Q - Mais, derrière l'aspect plaisanterie, n'est-ce pas inquiétant ?
R - La première chose, c'est que l'Italie est un grand pays fondateur de l'Europe et une grande démocratie.
Il ne faut pas oublier que les gens ont le droit de choisir les gouvernants par lesquels ils sont gouvernés. Pour nous, en tant que partenaires, très intimement proches de ce pays, dans une situation où nous décidons de plus en plus ensemble, quel que soit le nom juridique que l'on y met, nous sommes en droit de nous poser des questions lorsque l'on voit que, dans ce gouvernement, M. Ruggiero, le ministre des Affaires étrangères européen très convaincu, très expérimenté, extraordinairement estimé en Europe et partout a été contraint à la démission par une série de déclarations et de harcèlements de la part d'un certain nombre de ministres qui prenaient vraiment le contre-pied de toutes ses positions et de tous ses efforts.
Nous nous trouvons dans une phase d'attente. Nous voulons de M. Berlusconi qu'il nous dise quelle est sa ligne. En tant que premier responsable de la politique italienne, nous attendons de lui qu'il nous dise quelle est sa politique européenne. Ce n'est pas une intrusion, c'est normal, nous sommes des partenaires très étroits.
Q - Espérez-vous que le moule européen jouera son rôle, une fois de plus ?
R - Oui, quelles que soient les péripéties parfois difficiles à gérer, j'ai une grande confiance dans la puissance du mouvement de l'Union européenne.
Q - L'Argentine est également au bord du gouffre en matière de dette. Cela nous concerne tous. Encore une fois, on n'a pas l'impression en Europe que l'on se sente concerné. Vous suivez depuis des décennies la politique internationale, a-t-elle beaucoup changé ? A l'ombre de l'Argentine, cette mondialisation est-elle à gérer différemment aujourd'hui ?

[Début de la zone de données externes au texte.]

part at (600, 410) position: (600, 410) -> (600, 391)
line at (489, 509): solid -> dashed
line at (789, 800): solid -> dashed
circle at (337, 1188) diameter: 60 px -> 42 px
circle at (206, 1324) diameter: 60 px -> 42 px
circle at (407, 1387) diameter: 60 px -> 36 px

R - Je ne pense pas que l'Argentine soit un exemple typique d'accident de la mondialisation. Mais, en revanche, il y a eu des politiques spécifiques à l'Argentine qui étaient erronées. Justifiées au début dans l'alignement du peso sur le dollar parce que cela a permis de terrasser l'hyper-inflation. Cela a certainement été poursuivi pendant trop longtemps ; il fallait casser ce lien, c'est évident. Je pense que les gouvernements argentins ne se sont pas attaqués aux maux structurels du pays. C'est tout à fait clair.
Q - Un pays pauvre qui a voulu vivre comme les pays riches ?
R - Non, c'est un pays potentiellement riche, qui a été riche et qui a été ruiné par des événements extérieurs mais aussi par des politiques absurdes. Il faut un gouvernement courageux pour retrouver non seulement la confiance des partenaires extérieurs, des investisseurs, des créanciers, mais aussi la confiance des Argentins. Et beaucoup de choses malheureusement dans ce pays, à l'époque moderne, découlent du fait que les Argentins n'avaient plus confiance dans leur propre pays.
Il faut des choses simples. Il faut, par exemple, qu'il y ait une égalité devant l'impôt. L'une des choses dont le FMI ne s'est pas préoccupé, c'est que lorsqu'il imposait des mesures de rigueur qui étaient indispensables, il ne se préoccupait pas du tout de la façon dont elles étaient répercutées dans le pays, avec des conditions qui conduisaient politiquement à l'échec. Je crois qu'il y a une base pour que ce pays se reconstruise s'il est rigoureux.
Mais ce n'est pas forcément l'une des démonstrations de la mondialisation. La France a une expérience, une tradition. Les Européens doivent se mettre d'accord et nous avons à parler à nos amis américains parce qu'il faut absolument les convaincre de se réengager dans un multilatéralisme que l'état du monde justifie. C'est l'un des grands sujets de la politique à venir.
Les anti-mondialisation sont trop systématiques. Ils posent souvent de bonnes questions, pour certains d'entre eux, ceux qui ne sont pas violents, mais ils n'ont pas vraiment de réponses. Ceux qui condamnaient l'OMC en tant que cadre se trompent, évidemment. Il vaut beaucoup mieux un cadre pour négocier que la jungle de la guerre commerciale. Comment introduit-on des normes dans la négociation commerciale ? Nous avons réussi à en introduire un petit peu à Doha il y a quelques temps. C'est un immense chantier pour la politique française de demain et pour la politique européenne de demain.